Uzman Dr. Çağlar, kanserin ayrı bir başlık altında değerlendirilmesi gerektiğini ifade ederek sözlerini şöyle sürdürdü: “Kanser ayrı bir başlıktır. Alışılagelmiş hekimlik zanaatının yanındadır. Dünyada kanser ayrı bir başlık altında değerlendirildiği için kanser hastaneleri kuruluyor. Ülkemizde de Onkoloji Hastanesi yapılıyor, ancak önemli olan hastaneler ve cihazlar değil. Sistem ve alanında uzman kişilerin olmasıdır. Bizde kanser hastalığı normal bir hastalık olarak görülüyor ve başka cepheden bakılamıyor. Kanserle ilgili faaliyetlerde normal sağlık sistemi içerisinde kurgulanıyor. “ 

BAKIŞ AÇISI DEĞİŞMEDİKÇE İLERİ ADIM ATILAMAZ 

“Yıllarca çalışıp, Çocuk Onkoloji Servisi’nin kurulması ve eksikliklerinin giderilmesi için büyük mücadele vermiş biri olarak sistemsizliğe dayanamadığım için görevimden ayrıldım. O dönem, ‘Günde 5 hastaya bakıyordu’ şeklinde eleştirilere hedef oldum. Fakat 5 kanserli çocuğun 50 ateşli hastalık geçiren çocuğa bakmaktan daha fazla yük getirdiğini anlayacak bakış açısı olmadığı için kurulacak Onkoloji Hastanesi’nden de umutlu değilim. Sistem kurulmazsa ne hekimler başarılı olur ne de sorunlar çözülür ve ben yeni açılacak hastanede kanserle mücadelede, çağdaş bir sistem kurulacağına inanmıyorum. İstifa ettim, ancak bakıyorum ki, halen aynı noktadayız.

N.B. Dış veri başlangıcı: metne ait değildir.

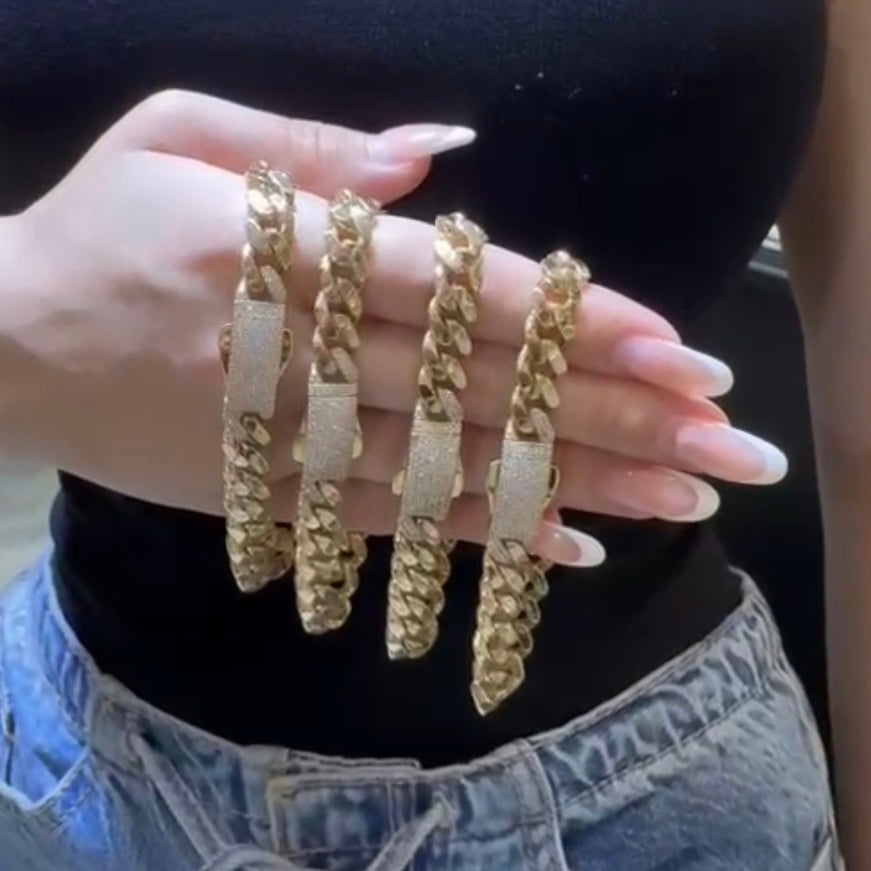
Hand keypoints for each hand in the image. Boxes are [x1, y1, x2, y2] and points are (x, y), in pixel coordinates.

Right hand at [4, 90, 786, 566]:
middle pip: (485, 387)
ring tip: (685, 498)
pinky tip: (573, 546)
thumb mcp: (175, 135)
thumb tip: (439, 158)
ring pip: (457, 465)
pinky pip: (398, 521)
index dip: (569, 318)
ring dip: (578, 483)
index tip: (673, 345)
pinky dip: (485, 533)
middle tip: (725, 435)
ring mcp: (291, 438)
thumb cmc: (94, 228)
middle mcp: (298, 353)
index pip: (457, 290)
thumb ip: (311, 144)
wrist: (4, 344)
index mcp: (280, 250)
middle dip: (613, 409)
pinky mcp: (277, 496)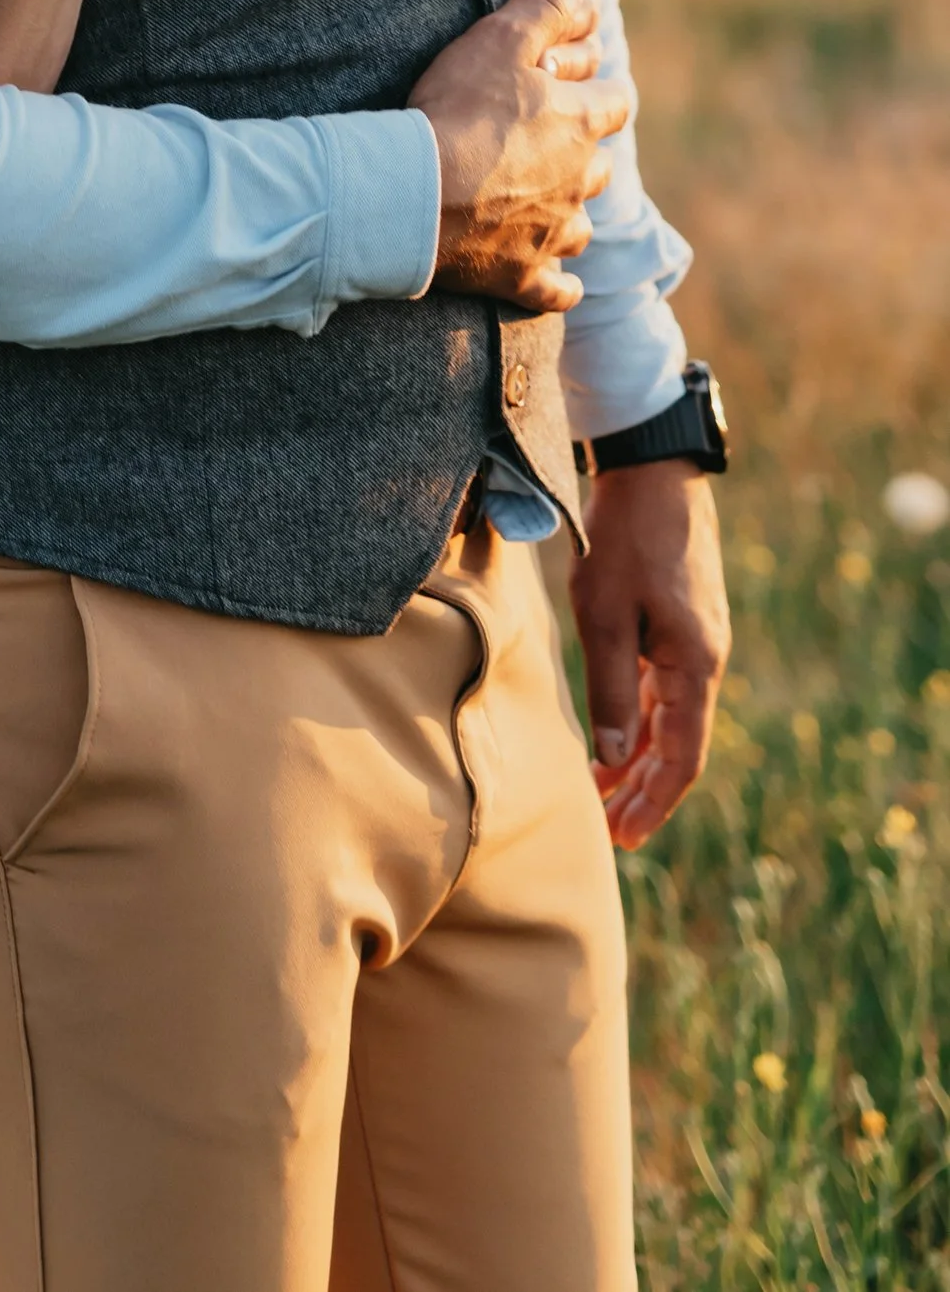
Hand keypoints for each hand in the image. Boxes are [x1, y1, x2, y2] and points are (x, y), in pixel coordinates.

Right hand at [408, 0, 623, 311]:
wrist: (415, 194)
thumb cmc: (457, 109)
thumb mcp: (501, 38)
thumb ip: (545, 4)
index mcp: (582, 123)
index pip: (618, 101)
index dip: (600, 91)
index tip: (576, 86)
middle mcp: (579, 182)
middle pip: (600, 168)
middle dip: (579, 155)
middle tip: (542, 143)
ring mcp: (553, 234)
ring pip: (579, 226)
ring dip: (564, 215)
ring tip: (534, 204)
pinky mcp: (523, 276)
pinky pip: (557, 289)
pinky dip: (556, 284)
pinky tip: (553, 281)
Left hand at [570, 459, 730, 845]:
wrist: (654, 467)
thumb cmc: (626, 537)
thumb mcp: (606, 613)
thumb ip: (609, 686)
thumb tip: (612, 756)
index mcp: (695, 667)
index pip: (681, 759)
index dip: (653, 803)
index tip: (624, 838)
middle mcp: (704, 661)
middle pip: (677, 745)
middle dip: (644, 790)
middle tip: (611, 831)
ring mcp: (694, 639)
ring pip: (668, 716)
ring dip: (638, 755)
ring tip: (602, 789)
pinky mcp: (680, 619)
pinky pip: (662, 686)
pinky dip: (638, 715)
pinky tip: (614, 729)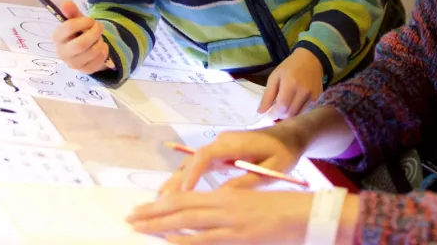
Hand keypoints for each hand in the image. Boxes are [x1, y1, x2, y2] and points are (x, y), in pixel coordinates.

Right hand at [51, 1, 108, 73]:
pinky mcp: (85, 70)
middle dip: (95, 33)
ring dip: (100, 41)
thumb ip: (72, 12)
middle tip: (99, 27)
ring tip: (98, 38)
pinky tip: (100, 47)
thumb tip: (66, 3)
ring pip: (92, 52)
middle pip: (81, 44)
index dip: (84, 22)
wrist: (85, 50)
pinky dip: (104, 50)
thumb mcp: (76, 20)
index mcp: (57, 37)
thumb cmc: (78, 32)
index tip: (91, 20)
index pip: (68, 28)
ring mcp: (73, 64)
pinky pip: (99, 60)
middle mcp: (62, 52)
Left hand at [128, 189, 313, 244]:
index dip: (164, 203)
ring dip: (160, 225)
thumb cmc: (280, 210)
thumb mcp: (248, 207)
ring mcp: (230, 221)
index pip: (187, 197)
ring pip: (187, 221)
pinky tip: (168, 241)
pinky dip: (184, 240)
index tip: (144, 208)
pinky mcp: (239, 237)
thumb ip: (225, 211)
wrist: (306, 214)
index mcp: (226, 195)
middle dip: (153, 213)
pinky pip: (205, 240)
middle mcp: (224, 204)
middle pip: (182, 207)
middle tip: (130, 217)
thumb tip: (202, 221)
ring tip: (138, 227)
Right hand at [160, 121, 305, 193]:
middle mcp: (222, 141)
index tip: (183, 193)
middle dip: (176, 180)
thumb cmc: (283, 153)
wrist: (289, 135)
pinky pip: (199, 164)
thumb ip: (247, 181)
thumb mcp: (270, 170)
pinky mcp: (220, 152)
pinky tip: (174, 191)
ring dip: (177, 179)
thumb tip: (223, 196)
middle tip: (161, 202)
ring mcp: (220, 145)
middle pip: (193, 159)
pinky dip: (186, 177)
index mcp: (235, 143)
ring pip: (192, 162)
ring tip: (160, 200)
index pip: (206, 155)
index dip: (192, 174)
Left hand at [258, 48, 323, 118]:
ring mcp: (312, 95)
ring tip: (283, 109)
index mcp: (290, 83)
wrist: (310, 59)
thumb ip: (267, 95)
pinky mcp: (317, 97)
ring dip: (289, 115)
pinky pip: (305, 110)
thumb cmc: (289, 66)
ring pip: (298, 115)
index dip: (274, 114)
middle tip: (275, 112)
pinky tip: (293, 104)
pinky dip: (297, 111)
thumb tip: (260, 112)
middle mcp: (303, 91)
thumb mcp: (275, 77)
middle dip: (280, 116)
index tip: (269, 114)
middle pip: (290, 113)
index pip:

Daha önce de ‘eğer sistem oluşturulacaksa ücretsiz yardım etmeye hazır olduğumu’ belirtmiştim. Buza yazı yazılmayacaksa varım. Ancak sadece pansuman yapılacaksa ben yokum. Yoğun geçen çalışma yıllarımdan dolayı şuanda 13 yaşında olan kızımın büyüdüğünü izleyemedim.” 

Çağlar, tüm hekimlerin özverili bir şekilde çalıştıklarını dile getirerek, “Şapka düştü, kel göründü. Bundan sonra ne yapacağımız konuşmamız lazım” dedi.